Wall thin, structureless in inner two whorls, and composed of tectum and thin lower layer in the next few whorls. In middle and outer whorls, wall consists of a tectum, finely perforate light-colored layer, and discontinuous lower tectorium. Faint alveolar keriotheca-like layer preserved in outer whorls in certain specimens. Thickness of wall about 0.04 to 0.06 mm in outer whorls.

Septa closely spaced, not folded in the median part of the test, but weakly folded in polar regions. Septal counts in the last whorls 17 to 19. Tunnel path almost straight. Chomata massive and well developed, but not present or rudimentary in the last whorl in most specimens.

Remarks.—The Shirasaki specimens of Protriticites are certainly identical with the types of Protriticites variabilis in their shape and size of the test, mode of septal folding, and development of chomata. A perforate layer partly appearing as a diaphanotheca is due to the weak recrystallization of the present material. Protriticites variabilis was originally described by Bensh (1972) from the lower Kasimovian of southern Fergana. Protriticites variabilis is also known from the lower Kasimovian of the Wakatakeyama area of Akiyoshi (Kobayashi, 2017). Although the present and the Akiyoshi specimens have considerably variable test characters, chomata are more massive and the test is a bit slenderer in the latter. One specimen among three identified with P. subschwagerinoides by Ozawa and Kobayashi (1990) is separated and reassigned to this species in its more elongate fusiform test. Protriticites robustus Ueno, 1991 and Protriticites sp. both described from the Akiyoshi Limestone Group by Ueno (1991) should be separated from the genus and transferred to a species of Montiparus on account of their larger test, larger proloculus, and thicker alveolar wall, as suggested by Kobayashi (2017).

Type species.—Fusulinella struvii von Möller, 1879.

Pseudoendothyra umbo Rozovskaya, 1963, p. 89, pl. 16, figs. 6, 7.

Remarks.—This species was proposed by Rozovskaya (1963) from the Protvinsky horizon (upper Serpukhovian) of the Moscow Basin for pseudoendothyrins having a moderately sized test with a more broadly rounded periphery and more deeply depressed umbilicus than other species. One axial and other oblique sections of the present material closely resemble the original ones in these characteristic features of the test.

Type species.—Fusulinella bradyi von Möller, 1878.

Pseudoendothyra musashiensis Kobayashi, 1994, p. 634, figs. 5.2–5.9.

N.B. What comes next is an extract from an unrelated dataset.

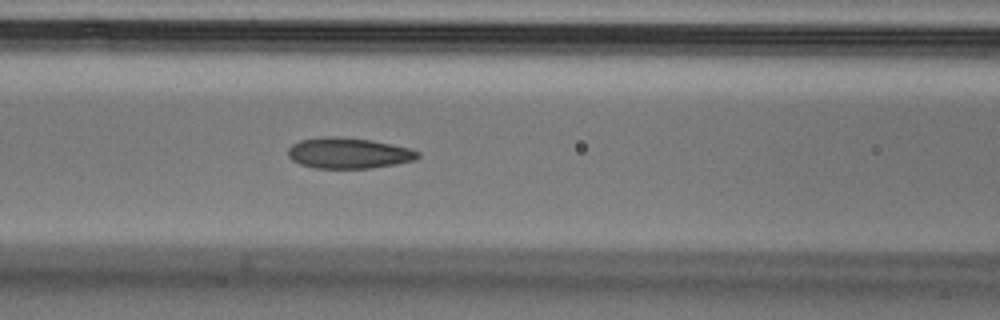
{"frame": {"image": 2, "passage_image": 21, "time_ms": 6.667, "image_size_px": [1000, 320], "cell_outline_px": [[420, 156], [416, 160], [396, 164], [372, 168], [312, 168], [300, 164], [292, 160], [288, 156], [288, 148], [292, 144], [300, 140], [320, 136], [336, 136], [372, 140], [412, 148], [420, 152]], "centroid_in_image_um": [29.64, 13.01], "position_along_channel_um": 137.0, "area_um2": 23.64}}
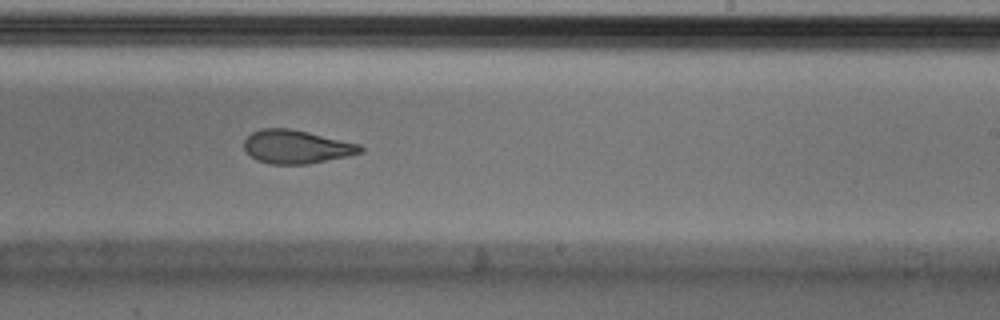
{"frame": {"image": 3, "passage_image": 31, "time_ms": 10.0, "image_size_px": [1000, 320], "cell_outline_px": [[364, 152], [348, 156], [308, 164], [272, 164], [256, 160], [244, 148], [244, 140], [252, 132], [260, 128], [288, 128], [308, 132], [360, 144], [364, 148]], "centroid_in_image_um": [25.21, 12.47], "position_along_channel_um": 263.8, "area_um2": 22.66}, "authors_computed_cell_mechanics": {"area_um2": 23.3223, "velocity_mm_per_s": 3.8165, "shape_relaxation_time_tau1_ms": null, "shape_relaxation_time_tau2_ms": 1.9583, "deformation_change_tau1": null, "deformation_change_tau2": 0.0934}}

Remarks.—The genus Reitlingerina is distinguished from Nankinella by its smaller test and fewer whorls, and from Pseudoendothyra by its pointed to bluntly pointed periphery. The two specimens (Figures 4.30, 4.31) are surely identical with Reitlingerina musashiensis, originally assigned to Pseudoendothyra, from the upper Serpukhovian (?) to lower Bashkirian limestone blocks of the Itsukaichi district (Kobayashi, 1994). The other (Figure 4.29) appears to be more alike to the type species of Pseudoendothyra, P. struvii illustrated by von Möller (1879) and Mikhailov (1939), by its larger form ratio of the test. However, it is included in this species taking the broad morphologic variation of the Itsukaichi material into account.